1 2 3 4 5 6 7 8 9 10 11 12 13 14 15 16 17 18 19 20 21 22 23 24 25 26 27 28 29 30 31 32 33 34 35 36 37 38 39 40 41 42 43 44 45 46 47 48 49 50
— На жизнь-то хватает?
— Сейчас ничего, лучше стало. Я ведь по шестому разряду работаю — так сказать, потолка своего достиг, — улыбнулся Леонид. — Сто шестьдесят в месяц выходит, да дома кому стол или шкаф смастеришь — тоже деньги. И хозяйство, конечно, выручает — свиней держим, мясо всегда свое, картошка, овощи тоже. Нет, сейчас жить куда легче стало.
Леонид робко посмотрел на него:
— Я и тебе мог бы посылать.
— Это ты ни к чему, Леня, — решительно сказал Дмитрий. — Договорились же.
Первый год Леонид раза два посылал ему деньги, но Дмитрий воспротивился этому, знал, как нелегко приходится брату с двумя детьми и больной тещей.
В первом часу ночи Дмитрий вышел во двор, огляделся. Ночь, большая и тихая, обняла его, над головой — яркая белая полоса Млечного Пути, привычный изгиб Большой Медведицы, узкий острый серпик молодого месяца. И тишина была такая, какой он давно уже не слышал, редкий лай собак и шорох деревьев только подчеркивали ее, от этой тишины звенело в ушах, в этой тишине хотелось быть очень добрым, тихим и ласковым, таким, как Леонид, который стоял рядом и молчал.

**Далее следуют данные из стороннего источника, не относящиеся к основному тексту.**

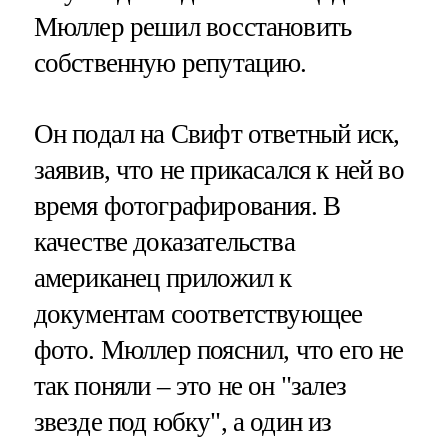
Мюллер решил восстановить
собственную репутацию.
Он подал на Свифт ответный иск,
заявив, что не прикасался к ней во
время фотографирования. В
качестве доказательства
американец приложил к
документам соответствующее
фото. Мюллер пояснил, что его не
так поняли – это не он "залез
звезде под юбку", а один из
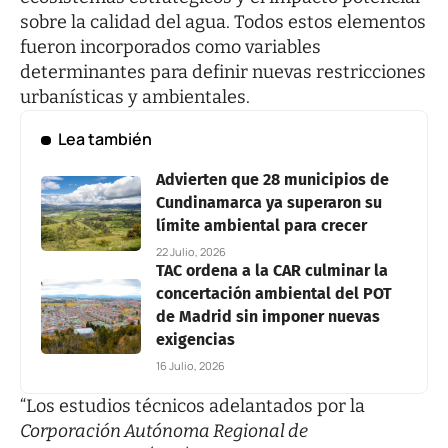
sobre la calidad del agua. Todos estos elementos
fueron incorporados como variables
determinantes para definir nuevas restricciones
urbanísticas y ambientales.
Lea también
Advierten que 28 municipios de
Cundinamarca ya superaron su
límite ambiental para crecer
22 Julio, 2026
TAC ordena a la CAR culminar la
concertación ambiental del POT
de Madrid sin imponer nuevas
exigencias
16 Julio, 2026
“Los estudios técnicos adelantados por la
Corporación Autónoma Regional de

— Тихо-то как здесь, — почему-то шепотом сказал Дмитрий.
— Да, — отозвался Леонид.
— В Москве никогда не бывает так тихо, даже на рассвете. И такого неба…
— Там, говорят, дыму много.
— Не знаю, — сказал Дмитрий. — Как-то не замечаем. Привыкли, наверно… Ну, давай спать. Ты с утра на работу?
— Да. А ты спи сколько влезет, мешать тебе никто не будет. Девчонки у меня тихие.
— Я с утра на кладбище пойду.
— Могилу сам найдешь?
— Найду.
15
Он думал, что сразу найдет могилу матери, но скоро увидел, что плохо ориентируется в этом красивом, спрятавшемся в тени огромных лип городе мертвых. Кладбище сильно разрослось, и он долго кружил по желтым песчаным дорожкам, вглядывался в кресты и надгробия, пока не увидел знакомый серый обелиск, и почувствовал, как сильными толчками забилось у него сердце.
Он хорошо помнил похороны, серый апрельский денек с мелким моросящим дождем и как с тяжелым гулким стуком падали на крышку гроба первые комья черной мокрой земли. И когда он уходил с кладбища и оглянулся, могила казалась очень унылой, а обелиск и мокрая, тусклая от дождя ограда из черных железных прутьев были лишними. А сейчас заросшая травой и цветами могила выглядела опрятной, ограда недавно была покрашена в голубой цвет.
Он осторожно, словно боясь потревожить мать, открыл калитку и сел на скамейку.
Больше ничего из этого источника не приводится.